TUGAS 1 ->
Sebutkan semua kata atau frasa yang dipakai pada kalimat pertama teks tentang penyesalan untuk menjelaskan apa itu penyesalan.
TUGAS 2 ->
Perbarui teks tentang penyesalan dari "Penyesalan adalah: perasaan, emosi" sampai "yang tidak terobati!.", dan ganti setiap "hati" dengan "jiwa".

HALAMAN ->
Penyesalan adalah: perasaan, emosi atau
gerak hati. Yaitu suatu bentuk penyesalan dalam diri manusia atas perbuatan dosa
yang ia lakukan terhadap Rabbnya, terhadap makhluk yang lain dan bagi dirinya
sendiri. Ini adalah penyeslan yang mirip dengan api yang membakar hati dengan
sangat. Malah ia akan merasakannya seperti dipanggang ketika ia mengingat
dosanya, sikap pelanggarannya serta hak Rabbnya atasnya. Itu adalah kondisi
"terbakar di dalam" yang diungkapkan oleh sebagian kaum sufi ketika mereka
mendefinisikan taubat: melelehkan lemak (yang terkumpul) karena kesalahan masa
lalu. Dan yang lain berkata: ia adalah api hati yang membakar, serta sakit dalam
hati yang tidak terobati!.

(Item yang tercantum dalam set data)
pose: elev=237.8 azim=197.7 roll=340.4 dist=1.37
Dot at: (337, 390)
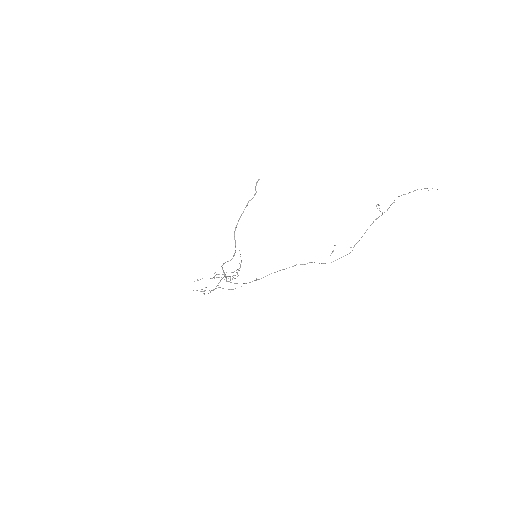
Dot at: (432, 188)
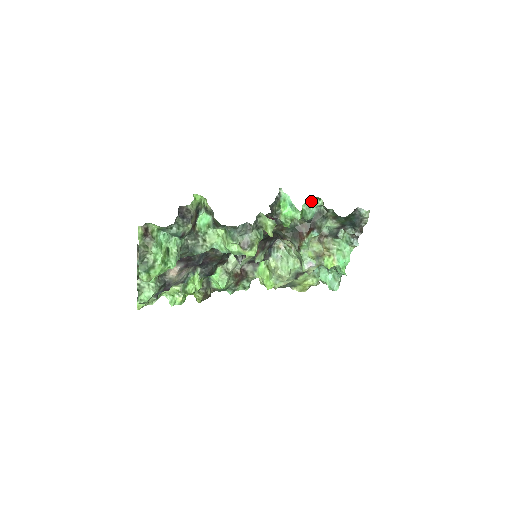
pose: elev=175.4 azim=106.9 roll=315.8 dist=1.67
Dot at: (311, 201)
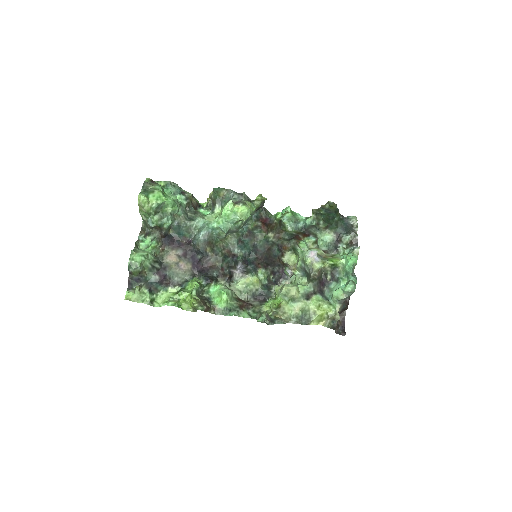
Dot at: occluded
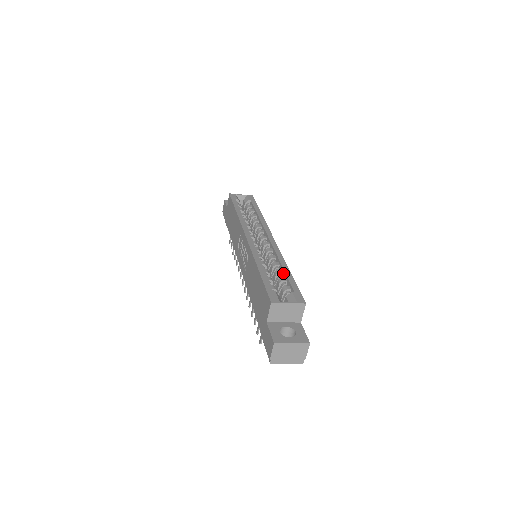
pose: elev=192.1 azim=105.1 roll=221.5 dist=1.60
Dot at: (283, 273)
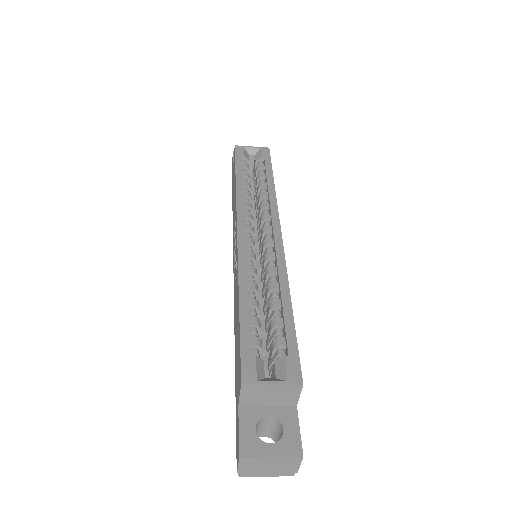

JAWABAN 1 ->
perasaan, emosi, gerak hati

JAWABAN 2 ->
Penyesalan adalah: perasaan, emosi atau
gerak jiwa. Yaitu suatu bentuk penyesalan dalam diri manusia atas perbuatan dosa
yang ia lakukan terhadap Rabbnya, terhadap makhluk yang lain dan bagi dirinya
sendiri. Ini adalah penyeslan yang mirip dengan api yang membakar jiwa dengan
sangat. Malah ia akan merasakannya seperti dipanggang ketika ia mengingat
dosanya, sikap pelanggarannya serta hak Rabbnya atasnya. Itu adalah kondisi
"terbakar di dalam" yang diungkapkan oleh sebagian kaum sufi ketika mereka
mendefinisikan taubat: melelehkan lemak (yang terkumpul) karena kesalahan masa
lalu. Dan yang lain berkata: ia adalah api jiwa yang membakar, serta sakit dalam
jiwa yang tidak terobati!.